ASSIGNMENT:
Please reproduce the entries below exactly as they stand, but leave the pictures out.

EXERCISE DATA:
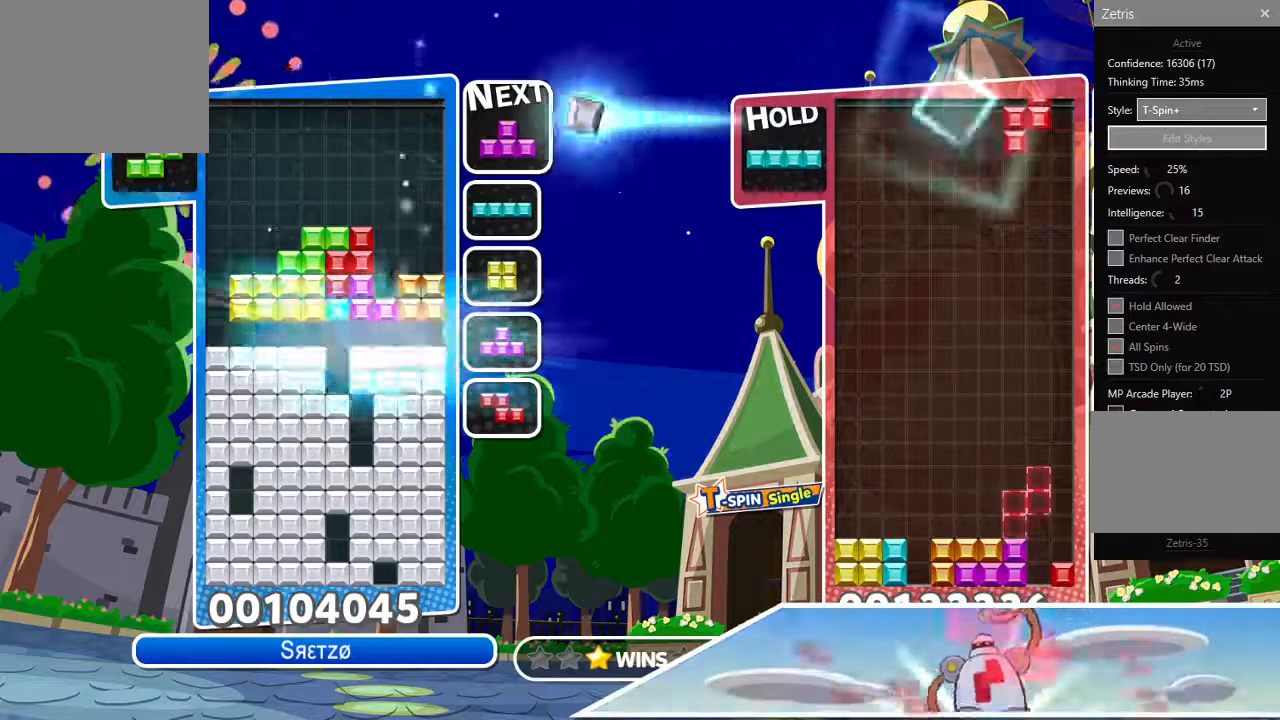
Gameplay with a controller (PlayStation layout); each line is a JSON object with the inputs held at the frame after it (dt_ms = milliseconds from this image to that frame). "events" lists button and stick changes between this image and that frame as [ms after this image, input, new state], when the widget could be followed in between.
{"dt_ms": 500, "buttons": [], "left_stick": "center", "right_stick": "center", "events": [[250, "CIRCLE", "down"], [333, "DPAD_RIGHT", "up"], [367, "CIRCLE", "up"]]}
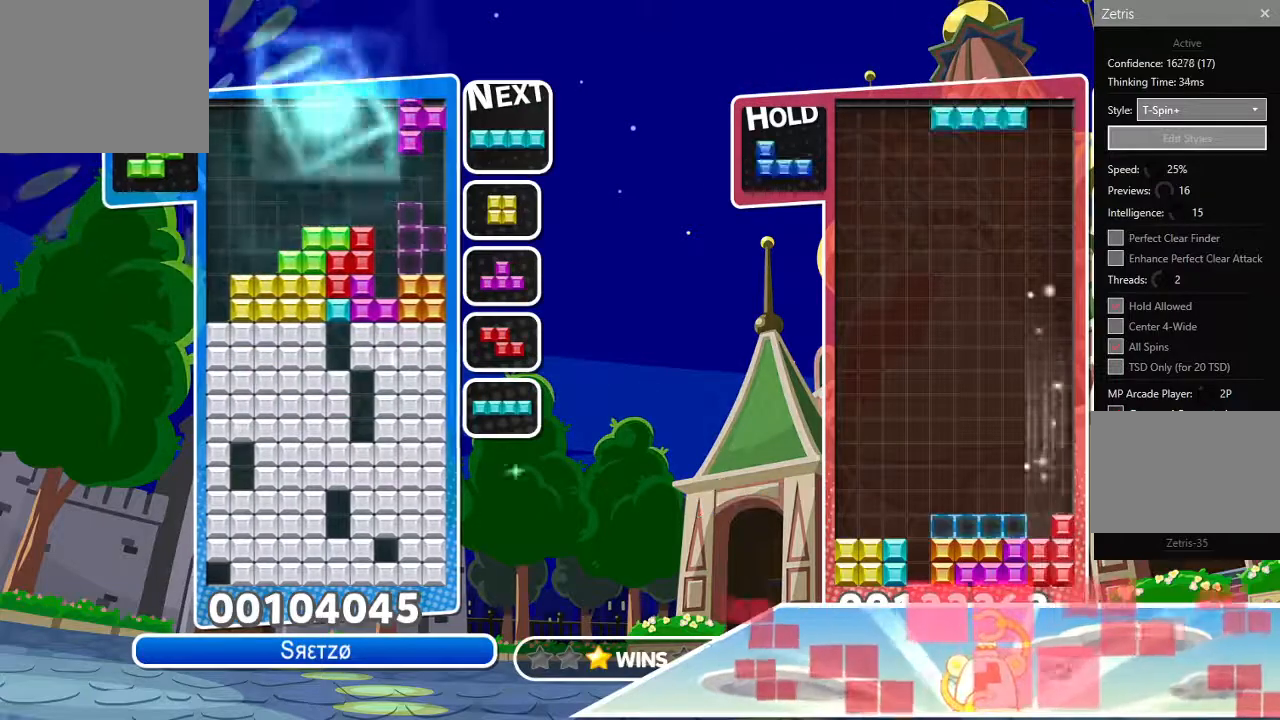
{"dt_ms": 500, "buttons": ["CROSS", "R1", "DPAD_RIGHT"], "left_stick": "center", "right_stick": "center", "events": [[117, "DPAD_LEFT", "down"], [217, "DPAD_UP", "down"], [250, "DPAD_LEFT", "up"], [300, "DPAD_RIGHT", "down"], [317, "DPAD_UP", "up"], [417, "R1", "down"], [500, "CROSS", "down"]]}
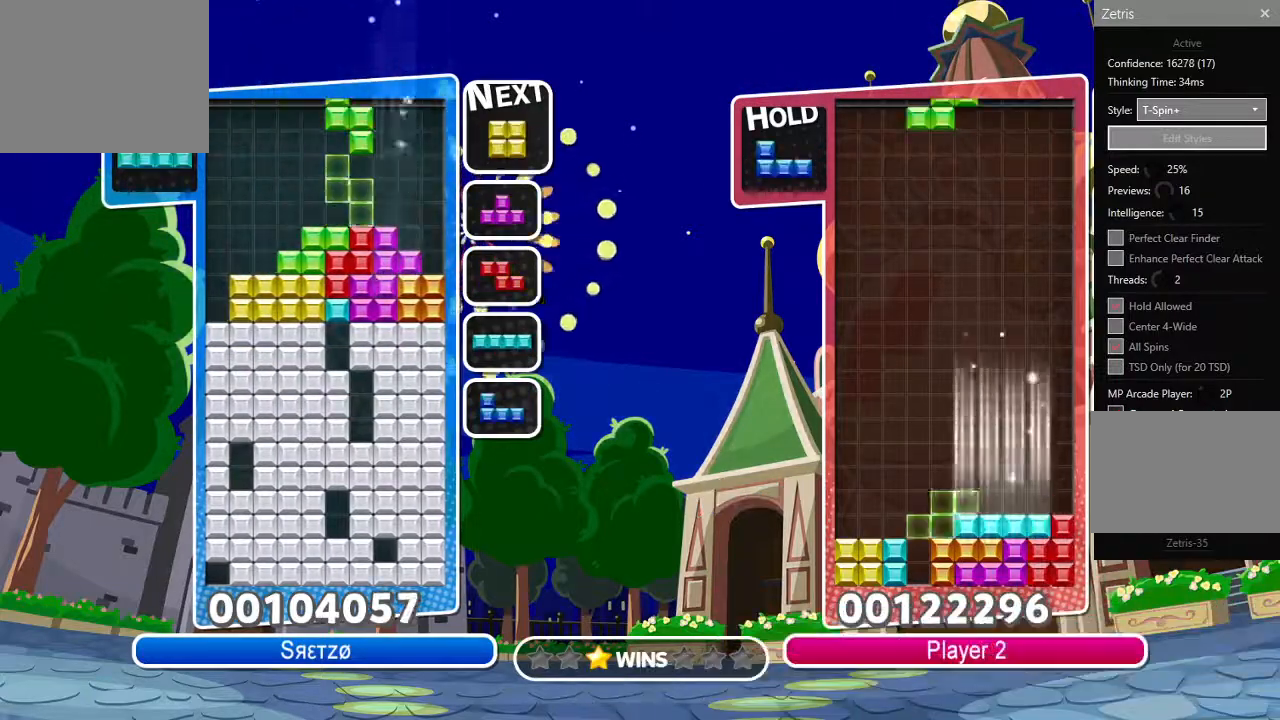
{"dt_ms": 500, "buttons": ["DPAD_LEFT"], "left_stick": "center", "right_stick": "center", "events": [[67, "R1", "up"], [133, "CROSS", "up"], [183, "DPAD_RIGHT", "up"], [183, "DPAD_UP", "down"], [283, "DPAD_LEFT", "down"], [317, "DPAD_UP", "up"]]}
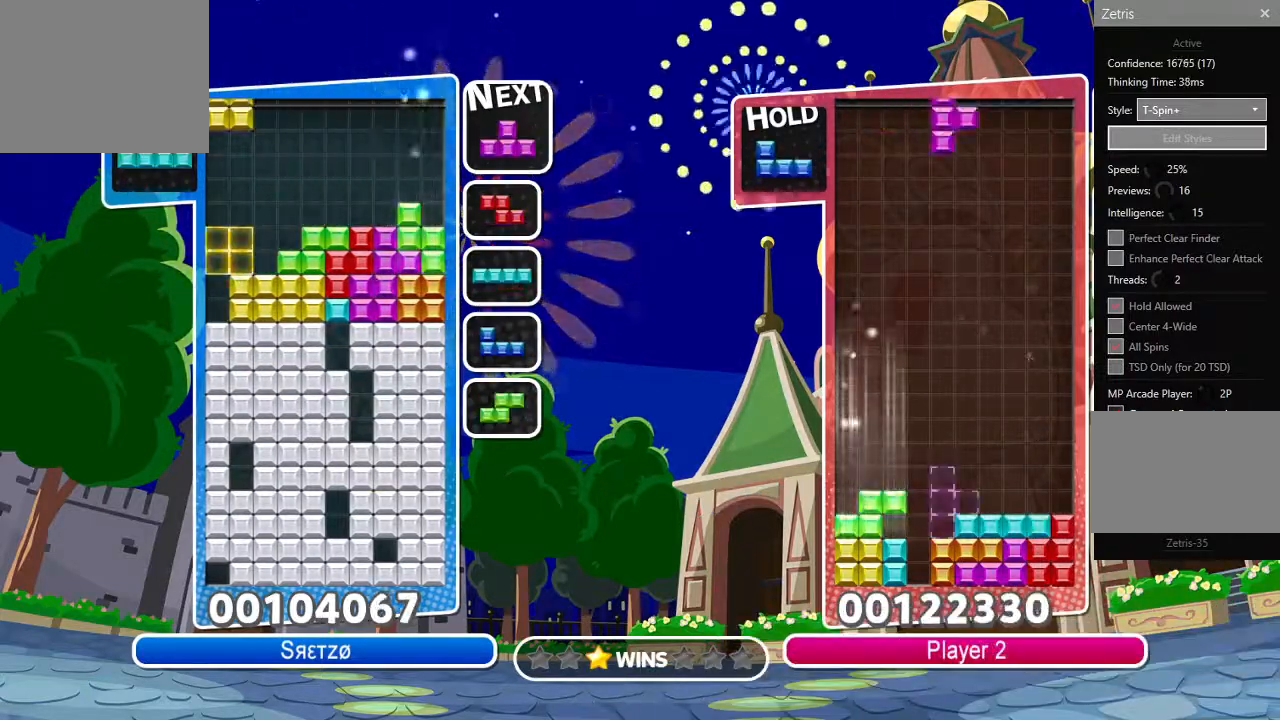
{"dt_ms": 500, "buttons": ["CIRCLE"], "left_stick": "center", "right_stick": "center", "events": [[50, "DPAD_LEFT", "up"], [183, "DPAD_RIGHT", "down"], [250, "DPAD_UP", "down"], [267, "DPAD_RIGHT", "up"], [317, "DPAD_LEFT", "down"], [367, "DPAD_UP", "up"], [400, "DPAD_LEFT", "up"], [500, "CIRCLE", "down"]]}
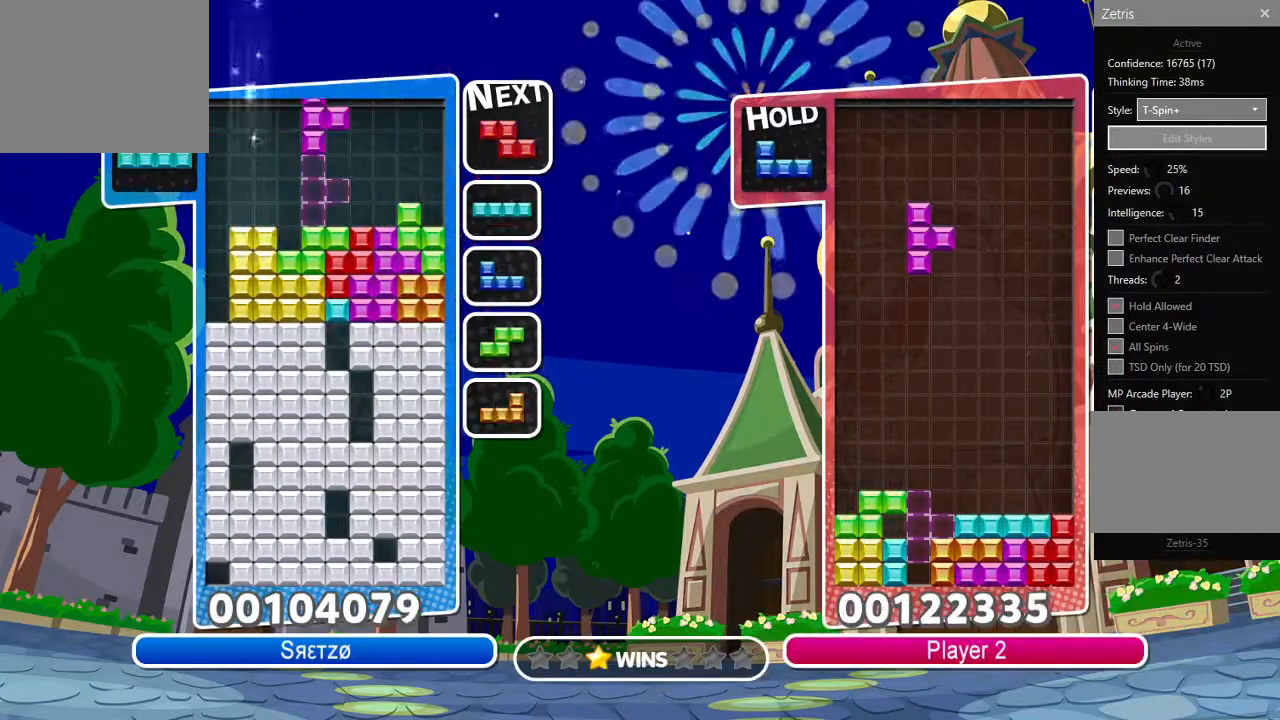
{"dt_ms": 500, "buttons": ["CROSS", "R1", "DPAD_LEFT"], "left_stick": "center", "right_stick": "center", "events": [[50, "CIRCLE", "up"], [100, "CIRCLE", "down"], [100, "DPAD_LEFT", "down"], [183, "DPAD_UP", "down"], [200, "CIRCLE", "up"], [200, "DPAD_LEFT", "up"], [283, "DPAD_LEFT", "down"], [300, "DPAD_UP", "up"], [383, "R1", "down"], [433, "CROSS", "down"]]}
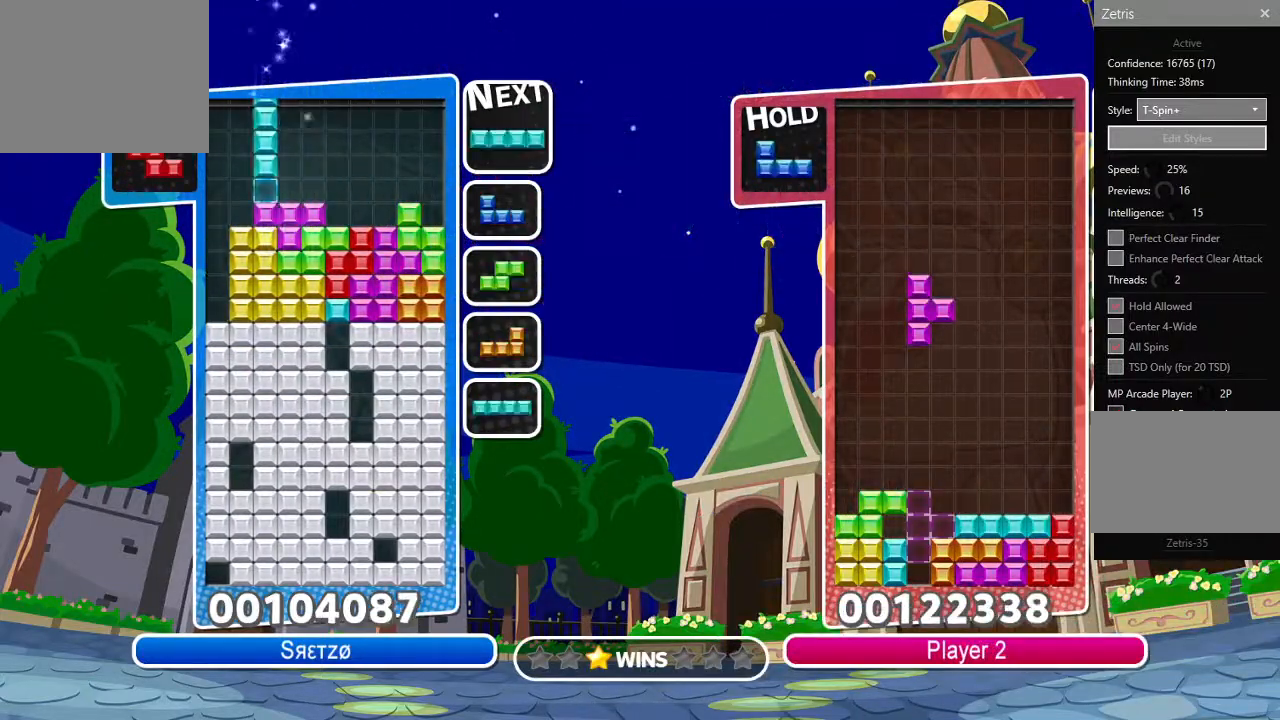
{"dt_ms": 500, "buttons": [], "left_stick": "center", "right_stick": "center", "events": [[33, "R1", "up"], [83, "CROSS", "up"], [83, "DPAD_UP", "down"], [117, "DPAD_LEFT", "up"], [317, "DPAD_UP", "up"]]}
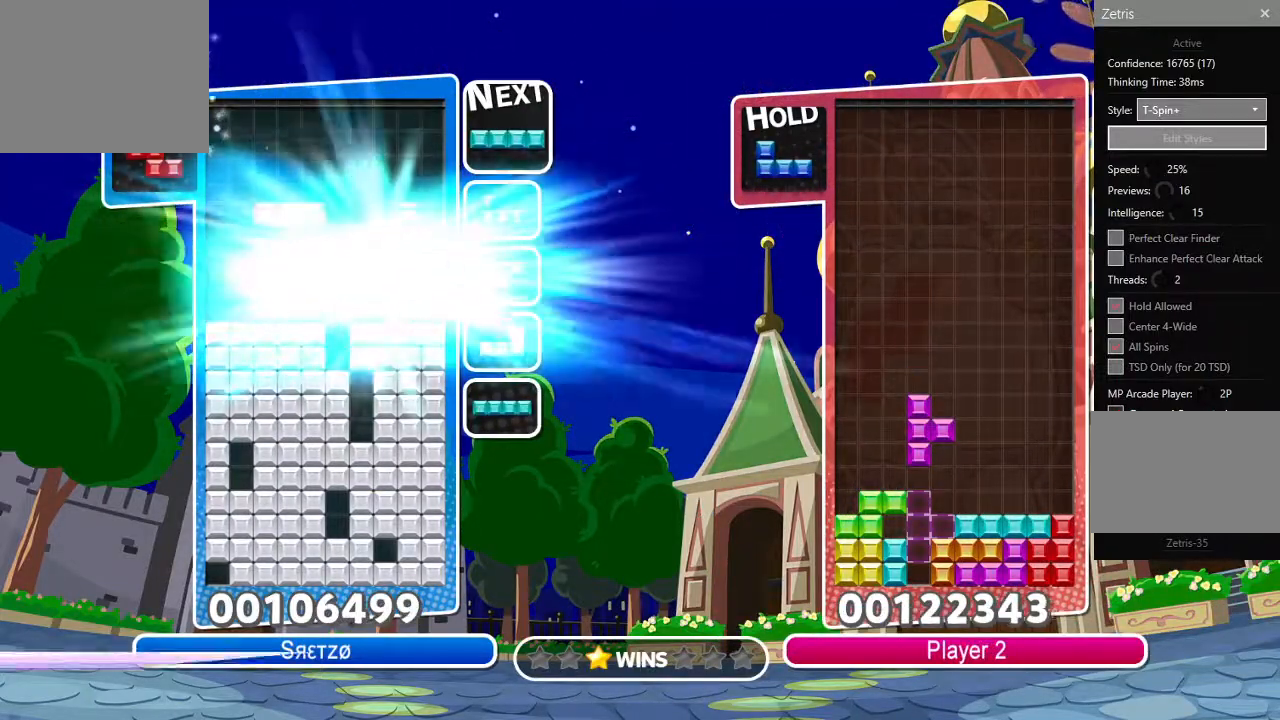
{"dt_ms": 500, "buttons": ["DPAD_RIGHT"], "left_stick": "center", "right_stick": "center", "events": [[433, "DPAD_RIGHT", "down"]]}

TASK SOLUTION:
Gameplay with a controller (PlayStation layout); each line is a JSON object with the inputs held at the frame after it (dt_ms = milliseconds from this image to that frame). "events" lists button and stick changes between this image and that frame as [ms after this image, input, new state], when the widget could be followed in between.
{"dt_ms": 500, "buttons": [], "left_stick": "center", "right_stick": "center", "events": [[250, "CIRCLE", "down"], [333, "DPAD_RIGHT", "up"], [367, "CIRCLE", "up"]]}
{"dt_ms": 500, "buttons": ["CROSS", "R1", "DPAD_RIGHT"], "left_stick": "center", "right_stick": "center", "events": [[117, "DPAD_LEFT", "down"], [217, "DPAD_UP", "down"], [250, "DPAD_LEFT", "up"], [300, "DPAD_RIGHT", "down"], [317, "DPAD_UP", "up"], [417, "R1", "down"], [500, "CROSS", "down"]]}
{"dt_ms": 500, "buttons": ["DPAD_LEFT"], "left_stick": "center", "right_stick": "center", "events": [[67, "R1", "up"], [133, "CROSS", "up"], [183, "DPAD_RIGHT", "up"], [183, "DPAD_UP", "down"], [283, "DPAD_LEFT", "down"], [317, "DPAD_UP", "up"]]}
{"dt_ms": 500, "buttons": ["CIRCLE"], "left_stick": "center", "right_stick": "center", "events": [[50, "DPAD_LEFT", "up"], [183, "DPAD_RIGHT", "down"], [250, "DPAD_UP", "down"], [267, "DPAD_RIGHT", "up"], [317, "DPAD_LEFT", "down"], [367, "DPAD_UP", "up"], [400, "DPAD_LEFT", "up"], [500, "CIRCLE", "down"]]}
{"dt_ms": 500, "buttons": ["CROSS", "R1", "DPAD_LEFT"], "left_stick": "center", "right_stick": "center", "events": [[50, "CIRCLE", "up"], [100, "CIRCLE", "down"], [100, "DPAD_LEFT", "down"], [183, "DPAD_UP", "down"], [200, "CIRCLE", "up"], [200, "DPAD_LEFT", "up"], [283, "DPAD_LEFT", "down"], [300, "DPAD_UP", "up"], [383, "R1", "down"], [433, "CROSS", "down"]]}
{"dt_ms": 500, "buttons": [], "left_stick": "center", "right_stick": "center", "events": [[33, "R1", "up"], [83, "CROSS", "up"], [83, "DPAD_UP", "down"], [117, "DPAD_LEFT", "up"], [317, "DPAD_UP", "up"]]}
{"dt_ms": 500, "buttons": ["DPAD_RIGHT"], "left_stick": "center", "right_stick": "center", "events": [[433, "DPAD_RIGHT", "down"]]}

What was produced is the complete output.